:: Task set ::
A. In the observability notes, swap "my-service" for "checkout-service" and write out the part starting at "OpenTelemetry Setup" and ending at "RED Method (Request-focused)".
B. According to the observability notes, what does "Errors" measure under the RED Method?
C. Carry on the observability notes from the point where they stop.

#### Passage shown

Observability
Three Pillars
1. Logs
Discrete events with context.
json
{
"timestamp": "2024-01-01T12:00:00Z",
"level": "error",
"message": "Failed to process order",
"orderId": "123",
"error": "Payment declined",
"traceId": "abc123"
}
2. Metrics
Numeric measurements over time.
code
http_requests_total{method="GET", status="200"} 1234
http_request_duration_seconds{quantile="0.95"} 0.23
3. Traces
Request flow through services.
code
Trace: abc123 ├── API Gateway (50ms) │ ├── Auth Service (10ms) │ └── Order Service (35ms) │ └── Database (20ms)
OpenTelemetry Setup
typescript
import { NodeSDK } from '@opentelemetry/sdk-node';
import { OTLPTraceExporter } from '@opentelemetry/exporter-trace-otlp-http';
const sdk = new NodeSDK({
traceExporter: new OTLPTraceExporter({
url: 'http://collector:4318/v1/traces',
}),
serviceName: 'my-service',
});
sdk.start();
Key Metrics
RED Method (Request-focused)
- •Rate: Requests per second
- •Errors: Failed requests per second
- •Duration: Request latency
USE Method (Resource-focused)

########
#### Excerpted data

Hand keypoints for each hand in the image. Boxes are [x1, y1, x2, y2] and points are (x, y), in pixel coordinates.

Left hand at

########
#### Excerpted data

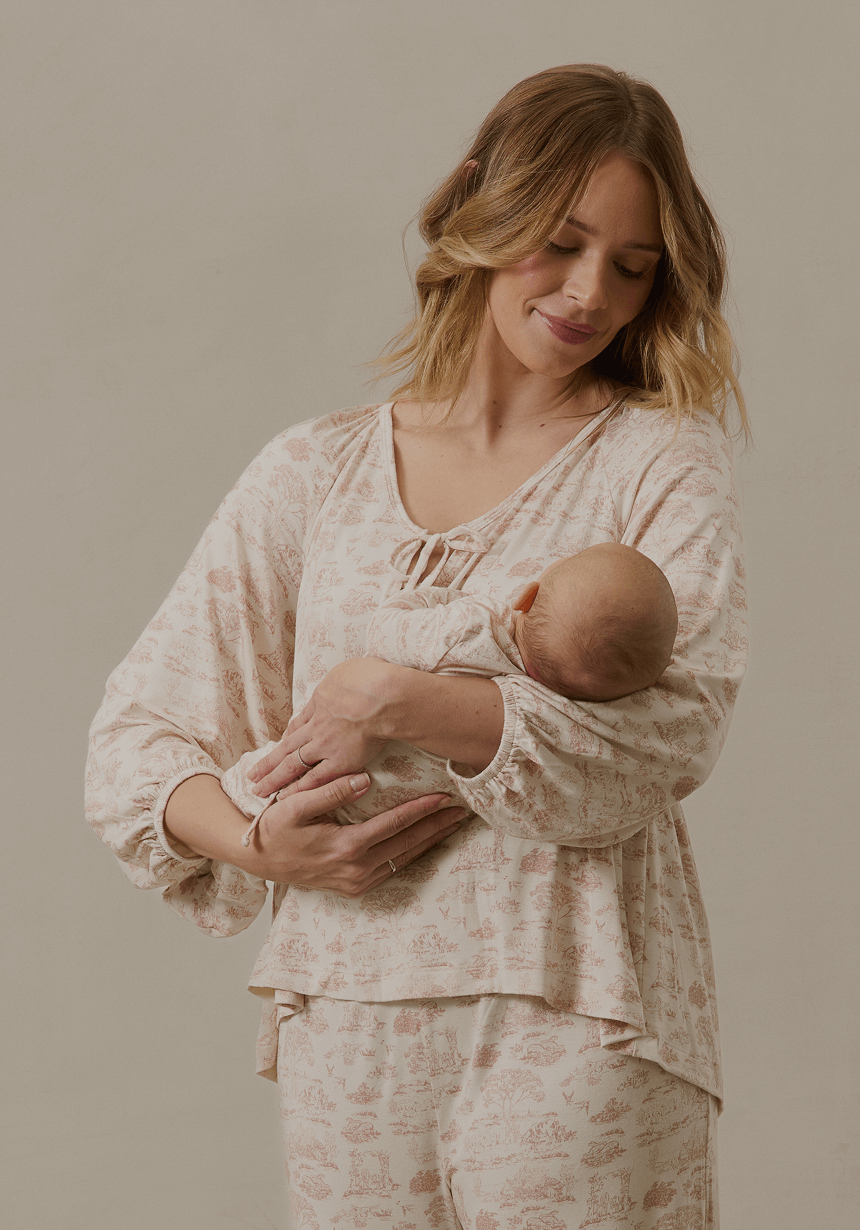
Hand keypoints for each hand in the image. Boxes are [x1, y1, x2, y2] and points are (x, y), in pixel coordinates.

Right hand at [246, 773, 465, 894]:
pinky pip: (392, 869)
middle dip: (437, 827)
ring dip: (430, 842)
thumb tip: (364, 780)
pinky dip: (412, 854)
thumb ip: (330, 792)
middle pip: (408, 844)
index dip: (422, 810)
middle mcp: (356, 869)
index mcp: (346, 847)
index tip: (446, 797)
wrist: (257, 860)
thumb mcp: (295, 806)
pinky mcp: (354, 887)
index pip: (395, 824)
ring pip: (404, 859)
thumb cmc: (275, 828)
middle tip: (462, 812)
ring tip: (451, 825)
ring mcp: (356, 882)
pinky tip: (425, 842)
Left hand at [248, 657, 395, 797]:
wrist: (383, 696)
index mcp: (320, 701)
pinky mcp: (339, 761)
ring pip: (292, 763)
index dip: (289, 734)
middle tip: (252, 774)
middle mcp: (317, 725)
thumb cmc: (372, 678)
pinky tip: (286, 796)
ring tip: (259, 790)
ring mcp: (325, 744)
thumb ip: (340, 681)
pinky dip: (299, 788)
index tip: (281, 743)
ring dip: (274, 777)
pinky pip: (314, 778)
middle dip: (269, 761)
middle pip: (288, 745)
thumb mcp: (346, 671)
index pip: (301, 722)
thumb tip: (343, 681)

########

:: Answers given ::
A.
OpenTelemetry Setup
typescript
import { NodeSDK } from '@opentelemetry/sdk-node';
import { OTLPTraceExporter } from '@opentelemetry/exporter-trace-otlp-http';
const sdk = new NodeSDK({
traceExporter: new OTLPTraceExporter({
url: 'http://collector:4318/v1/traces',
}),
serviceName: 'checkout-service',
});
sdk.start();
Key Metrics
RED Method (Request-focused)

B. Failed requests per second.

C.
- •Utilization: % time busy
- •Saturation: Queue depth
- •Errors: Error count
Alerting
Good Alerts
- •Actionable: Something can be done
- •Urgent: Needs immediate attention
- •Specific: Clear what's wrong
Alert Template
yaml
alert: HighErrorRate
expr: rate(http_requests_total{status=~"5.."}[5m]) > 0.01
for: 5m
labels:
severity: critical
annotations:
summary: "High error rate on {{ $labels.service }}"
description: "Error rate is {{ $value | humanizePercentage }}"
Dashboards
Essential panels:
- •Request rate
- •Error rate
- •Latency (P50, P95, P99)
- •Saturation (CPU, memory)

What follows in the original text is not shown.